A tax break aimed at small businesses somehow helps Roblox, a company valued at $60 Billion
Game-making platform and fledgling metaverse Roblox made the news yesterday as the focus of a New York Times report about a ‘90s era tax cut that’s spun out of control. Originally created to foster investment in small businesses, the Qualified Small Business Stock, or Q.S.B.S., exemption has transformed into a way for ultra-wealthy businesses to avoid paying taxes on huge amounts of profits.
I’d say it seemed like a good idea at the time, but it really wasn’t. Launched in 1993, the Qualified Small Business Stock exemption was presented as a means to get more people investing in start-ups by shielding some of a company’s profits from taxation. Originally the exemption meant an investor would be shielded from paying taxes on half of profits up to 10 million dollars, but that was eventually changed to exempt the entire 10 million.
When Roblox Corporation was founded by David Baszucki back in 2004, the company met all the qualifications for the Q.S.B.S. exemption, mainly being that the company had to have assets at or below 50 million dollars. The New York Times notes that the 50 million number was put in place because at the time the exemption became law, Disney had just created Mighty Ducks of Anaheim hockey team, valued at 50 million, and lawmakers wanted to make sure a Disney business wouldn’t qualify for a small business exemption, as that would be stupid.

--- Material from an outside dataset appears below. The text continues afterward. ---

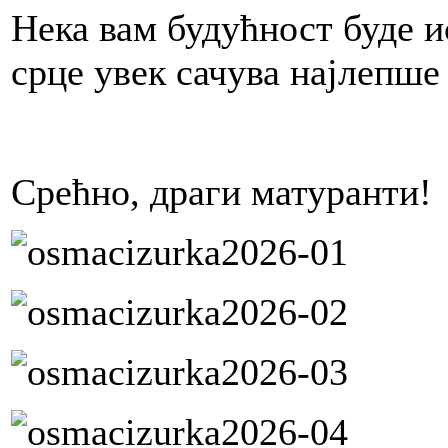
Нека вам будућност буде 
срце увек сачува најлепше
Срећно, драги матуранти!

Also stupid, however, is the U.S. tax system for voting into being a loophole-laden exemption that would eventually be so abused that participating in it would be considered a right-of-passage for Silicon Valley’s ultra-wealthy. The problem with the Q.S.B.S. exemption is that it can be cloned. All it takes is gifting stock to friends and family. Though they haven’t invested in the company, they nevertheless still qualify for the exemption, so you can ensure that large chunks of money stay within close orbit of your control without needing to pay taxes on said cash.